▶ _Supplied records_:
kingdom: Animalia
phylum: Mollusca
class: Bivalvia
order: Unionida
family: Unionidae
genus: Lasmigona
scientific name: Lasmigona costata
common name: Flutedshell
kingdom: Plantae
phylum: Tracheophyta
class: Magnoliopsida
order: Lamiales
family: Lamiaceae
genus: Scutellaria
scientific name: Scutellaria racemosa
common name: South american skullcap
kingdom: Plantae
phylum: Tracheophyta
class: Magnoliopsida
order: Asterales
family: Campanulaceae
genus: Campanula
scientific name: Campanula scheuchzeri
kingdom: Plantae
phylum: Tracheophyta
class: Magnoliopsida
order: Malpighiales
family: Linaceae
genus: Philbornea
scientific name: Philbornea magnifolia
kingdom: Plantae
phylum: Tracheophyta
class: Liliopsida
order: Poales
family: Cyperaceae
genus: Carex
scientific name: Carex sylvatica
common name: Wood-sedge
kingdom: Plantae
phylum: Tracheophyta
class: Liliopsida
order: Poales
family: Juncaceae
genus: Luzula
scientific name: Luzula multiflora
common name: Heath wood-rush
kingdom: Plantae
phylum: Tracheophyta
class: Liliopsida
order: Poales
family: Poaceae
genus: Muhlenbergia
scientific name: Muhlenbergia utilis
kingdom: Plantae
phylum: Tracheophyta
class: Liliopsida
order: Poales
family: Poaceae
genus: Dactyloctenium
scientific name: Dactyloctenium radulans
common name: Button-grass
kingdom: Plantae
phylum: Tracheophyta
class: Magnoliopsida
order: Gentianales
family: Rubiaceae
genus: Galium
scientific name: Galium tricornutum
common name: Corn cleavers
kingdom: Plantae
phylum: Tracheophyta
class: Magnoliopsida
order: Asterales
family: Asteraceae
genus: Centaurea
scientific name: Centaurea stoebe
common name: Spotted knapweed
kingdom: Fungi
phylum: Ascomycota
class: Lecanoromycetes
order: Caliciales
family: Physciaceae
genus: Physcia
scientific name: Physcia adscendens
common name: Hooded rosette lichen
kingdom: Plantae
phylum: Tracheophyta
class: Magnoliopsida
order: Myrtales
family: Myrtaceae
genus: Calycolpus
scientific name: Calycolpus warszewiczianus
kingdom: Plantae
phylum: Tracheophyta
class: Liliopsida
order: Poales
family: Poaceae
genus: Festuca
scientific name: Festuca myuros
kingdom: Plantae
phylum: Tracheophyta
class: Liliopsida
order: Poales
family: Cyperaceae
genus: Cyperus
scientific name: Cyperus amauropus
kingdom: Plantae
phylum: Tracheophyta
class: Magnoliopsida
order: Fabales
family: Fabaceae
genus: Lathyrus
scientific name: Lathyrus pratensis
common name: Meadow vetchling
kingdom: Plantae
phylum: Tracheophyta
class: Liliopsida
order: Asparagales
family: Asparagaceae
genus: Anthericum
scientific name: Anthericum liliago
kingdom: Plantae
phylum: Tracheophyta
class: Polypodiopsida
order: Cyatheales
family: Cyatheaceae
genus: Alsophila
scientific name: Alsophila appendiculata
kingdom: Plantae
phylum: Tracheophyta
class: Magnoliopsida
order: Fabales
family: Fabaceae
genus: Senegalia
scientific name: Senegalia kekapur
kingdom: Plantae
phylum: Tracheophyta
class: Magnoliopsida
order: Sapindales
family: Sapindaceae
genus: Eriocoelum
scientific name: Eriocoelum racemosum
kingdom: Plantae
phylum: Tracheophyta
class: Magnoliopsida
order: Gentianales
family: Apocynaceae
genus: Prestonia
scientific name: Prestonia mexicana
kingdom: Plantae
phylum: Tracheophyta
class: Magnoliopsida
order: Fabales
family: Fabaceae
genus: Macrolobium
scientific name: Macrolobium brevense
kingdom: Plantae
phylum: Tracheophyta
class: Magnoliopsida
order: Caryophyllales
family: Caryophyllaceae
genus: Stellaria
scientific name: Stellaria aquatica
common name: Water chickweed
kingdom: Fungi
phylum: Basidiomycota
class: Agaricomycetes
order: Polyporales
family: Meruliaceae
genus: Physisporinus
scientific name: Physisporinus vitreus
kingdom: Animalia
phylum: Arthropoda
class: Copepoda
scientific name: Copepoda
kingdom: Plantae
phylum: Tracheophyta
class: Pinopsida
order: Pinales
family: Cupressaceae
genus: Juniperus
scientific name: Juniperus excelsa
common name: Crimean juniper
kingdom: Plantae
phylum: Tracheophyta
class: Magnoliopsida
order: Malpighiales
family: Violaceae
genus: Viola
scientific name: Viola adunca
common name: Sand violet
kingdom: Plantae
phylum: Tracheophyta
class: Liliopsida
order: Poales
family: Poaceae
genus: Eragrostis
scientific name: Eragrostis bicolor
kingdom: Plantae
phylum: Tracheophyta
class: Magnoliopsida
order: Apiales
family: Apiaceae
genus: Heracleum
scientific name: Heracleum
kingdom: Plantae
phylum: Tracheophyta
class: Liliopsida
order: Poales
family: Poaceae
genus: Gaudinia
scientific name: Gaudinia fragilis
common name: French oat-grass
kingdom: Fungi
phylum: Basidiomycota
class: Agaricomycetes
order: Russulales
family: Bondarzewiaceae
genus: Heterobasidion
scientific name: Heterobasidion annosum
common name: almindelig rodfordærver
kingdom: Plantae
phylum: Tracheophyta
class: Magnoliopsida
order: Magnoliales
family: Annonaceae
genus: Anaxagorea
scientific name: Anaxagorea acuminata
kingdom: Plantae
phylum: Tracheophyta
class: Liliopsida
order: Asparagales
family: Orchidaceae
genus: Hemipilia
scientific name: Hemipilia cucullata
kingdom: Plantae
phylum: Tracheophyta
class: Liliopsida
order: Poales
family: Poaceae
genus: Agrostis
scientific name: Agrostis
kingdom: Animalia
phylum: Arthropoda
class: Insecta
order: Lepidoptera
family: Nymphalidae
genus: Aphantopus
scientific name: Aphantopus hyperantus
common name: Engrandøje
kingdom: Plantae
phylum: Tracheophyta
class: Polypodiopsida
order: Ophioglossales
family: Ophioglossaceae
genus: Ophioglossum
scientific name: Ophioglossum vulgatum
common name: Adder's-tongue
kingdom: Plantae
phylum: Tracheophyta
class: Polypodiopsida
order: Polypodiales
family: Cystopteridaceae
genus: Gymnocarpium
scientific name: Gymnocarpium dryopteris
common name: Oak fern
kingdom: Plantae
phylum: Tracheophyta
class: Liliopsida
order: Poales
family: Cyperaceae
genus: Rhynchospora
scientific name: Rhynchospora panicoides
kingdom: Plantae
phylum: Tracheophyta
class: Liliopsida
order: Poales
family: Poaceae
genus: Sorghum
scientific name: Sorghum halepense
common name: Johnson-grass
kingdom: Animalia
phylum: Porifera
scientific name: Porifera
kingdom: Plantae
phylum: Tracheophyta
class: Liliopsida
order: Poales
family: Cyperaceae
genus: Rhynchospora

▶ _Set exercise_:
Copy every line of the records above word for word, from the first line to the last.

▶ _The result_:
kingdom: Animalia
phylum: Mollusca
class: Bivalvia
order: Unionida
family: Unionidae
genus: Lasmigona
scientific name: Lasmigona costata
common name: Flutedshell
kingdom: Plantae
phylum: Tracheophyta
class: Magnoliopsida
order: Lamiales
family: Lamiaceae
genus: Scutellaria
scientific name: Scutellaria racemosa
common name: South american skullcap
kingdom: Plantae
phylum: Tracheophyta
class: Magnoliopsida
order: Asterales
family: Campanulaceae
genus: Campanula
scientific name: Campanula scheuchzeri
kingdom: Plantae
phylum: Tracheophyta
class: Magnoliopsida
order: Malpighiales
family: Linaceae
genus: Philbornea
scientific name: Philbornea magnifolia
kingdom: Plantae
phylum: Tracheophyta
class: Liliopsida
order: Poales
family: Cyperaceae
genus: Carex
scientific name: Carex sylvatica
common name: Wood-sedge
kingdom: Plantae
phylum: Tracheophyta
class: Liliopsida
order: Poales
family: Juncaceae
genus: Luzula
scientific name: Luzula multiflora
common name: Heath wood-rush
kingdom: Plantae
phylum: Tracheophyta
class: Liliopsida
order: Poales
family: Poaceae
genus: Muhlenbergia
scientific name: Muhlenbergia utilis
kingdom: Plantae
phylum: Tracheophyta
class: Liliopsida
order: Poales
family: Poaceae
genus: Dactyloctenium
scientific name: Dactyloctenium radulans
common name: Button-grass
kingdom: Plantae
phylum: Tracheophyta
class: Magnoliopsida
order: Gentianales
family: Rubiaceae
genus: Galium
scientific name: Galium tricornutum
common name: Corn cleavers
kingdom: Plantae
phylum: Tracheophyta
class: Magnoliopsida
order: Asterales
family: Asteraceae
genus: Centaurea
scientific name: Centaurea stoebe
common name: Spotted knapweed
kingdom: Fungi
phylum: Ascomycota
class: Lecanoromycetes
order: Caliciales
family: Physciaceae
genus: Physcia
scientific name: Physcia adscendens
common name: Hooded rosette lichen
kingdom: Plantae
phylum: Tracheophyta
class: Magnoliopsida
order: Myrtales
family: Myrtaceae
genus: Calycolpus
scientific name: Calycolpus warszewiczianus
kingdom: Plantae
phylum: Tracheophyta
class: Liliopsida
order: Poales
family: Poaceae
genus: Festuca
scientific name: Festuca myuros
kingdom: Plantae
phylum: Tracheophyta
class: Liliopsida
order: Poales
family: Cyperaceae
genus: Cyperus
scientific name: Cyperus amauropus
kingdom: Plantae
phylum: Tracheophyta
class: Magnoliopsida
order: Fabales
family: Fabaceae
genus: Lathyrus
scientific name: Lathyrus pratensis
common name: Meadow vetchling
kingdom: Plantae
phylum: Tracheophyta
class: Liliopsida
order: Asparagales
family: Asparagaceae
genus: Anthericum
scientific name: Anthericum liliago
kingdom: Plantae
phylum: Tracheophyta
class: Polypodiopsida
order: Cyatheales
family: Cyatheaceae
genus: Alsophila
scientific name: Alsophila appendiculata
kingdom: Plantae
phylum: Tracheophyta
class: Magnoliopsida
order: Fabales
family: Fabaceae
genus: Senegalia
scientific name: Senegalia kekapur
kingdom: Plantae
phylum: Tracheophyta
class: Magnoliopsida
order: Sapindales
family: Sapindaceae
genus: Eriocoelum
scientific name: Eriocoelum racemosum
kingdom: Plantae
phylum: Tracheophyta
class: Magnoliopsida
order: Gentianales
family: Apocynaceae
genus: Prestonia
scientific name: Prestonia mexicana
kingdom: Plantae
phylum: Tracheophyta
class: Magnoliopsida
order: Fabales
family: Fabaceae
genus: Macrolobium
scientific name: Macrolobium brevense
kingdom: Plantae
phylum: Tracheophyta
class: Magnoliopsida
order: Caryophyllales
family: Caryophyllaceae
genus: Stellaria
scientific name: Stellaria aquatica
common name: Water chickweed
kingdom: Fungi
phylum: Basidiomycota
class: Agaricomycetes
order: Polyporales
family: Meruliaceae
genus: Physisporinus
scientific name: Physisporinus vitreus
kingdom: Animalia
phylum: Arthropoda
class: Copepoda
scientific name: Copepoda
kingdom: Plantae
phylum: Tracheophyta
class: Pinopsida
order: Pinales
family: Cupressaceae
genus: Juniperus
scientific name: Juniperus excelsa
common name: Crimean juniper
kingdom: Plantae
phylum: Tracheophyta
class: Magnoliopsida
order: Malpighiales
family: Violaceae
genus: Viola
scientific name: Viola adunca
common name: Sand violet
kingdom: Plantae
phylum: Tracheophyta
class: Liliopsida
order: Poales
family: Poaceae
genus: Eragrostis
scientific name: Eragrostis bicolor
kingdom: Plantae
phylum: Tracheophyta
class: Magnoliopsida
order: Apiales
family: Apiaceae
genus: Heracleum
scientific name: Heracleum
kingdom: Plantae
phylum: Tracheophyta
class: Liliopsida
order: Poales
family: Poaceae
genus: Gaudinia
scientific name: Gaudinia fragilis
common name: French oat-grass
kingdom: Fungi
phylum: Basidiomycota
class: Agaricomycetes
order: Russulales
family: Bondarzewiaceae
genus: Heterobasidion
scientific name: Heterobasidion annosum
common name: almindelig rodfordærver
kingdom: Plantae
phylum: Tracheophyta
class: Magnoliopsida
order: Magnoliales
family: Annonaceae
genus: Anaxagorea
scientific name: Anaxagorea acuminata
kingdom: Plantae
phylum: Tracheophyta
class: Liliopsida
order: Asparagales
family: Orchidaceae
genus: Hemipilia
scientific name: Hemipilia cucullata
kingdom: Plantae
phylum: Tracheophyta
class: Liliopsida
order: Poales
family: Poaceae
genus: Agrostis
scientific name: Agrostis
kingdom: Animalia
phylum: Arthropoda
class: Insecta
order: Lepidoptera
family: Nymphalidae
genus: Aphantopus
scientific name: Aphantopus hyperantus
common name: Engrandøje
kingdom: Plantae
phylum: Tracheophyta
class: Polypodiopsida
order: Ophioglossales
family: Ophioglossaceae
genus: Ophioglossum
scientific name: Ophioglossum vulgatum
common name: Adder's-tongue
kingdom: Plantae
phylum: Tracheophyta
class: Polypodiopsida
order: Polypodiales
family: Cystopteridaceae
genus: Gymnocarpium
scientific name: Gymnocarpium dryopteris
common name: Oak fern
kingdom: Plantae
phylum: Tracheophyta
class: Liliopsida
order: Poales
family: Cyperaceae
genus: Rhynchospora
scientific name: Rhynchospora panicoides
kingdom: Plantae
phylum: Tracheophyta
class: Liliopsida
order: Poales
family: Poaceae
genus: Sorghum
scientific name: Sorghum halepense
common name: Johnson-grass
kingdom: Animalia
phylum: Porifera
scientific name: Porifera
kingdom: Plantae
phylum: Tracheophyta
class: Liliopsida
order: Poales
family: Cyperaceae
genus: Rhynchospora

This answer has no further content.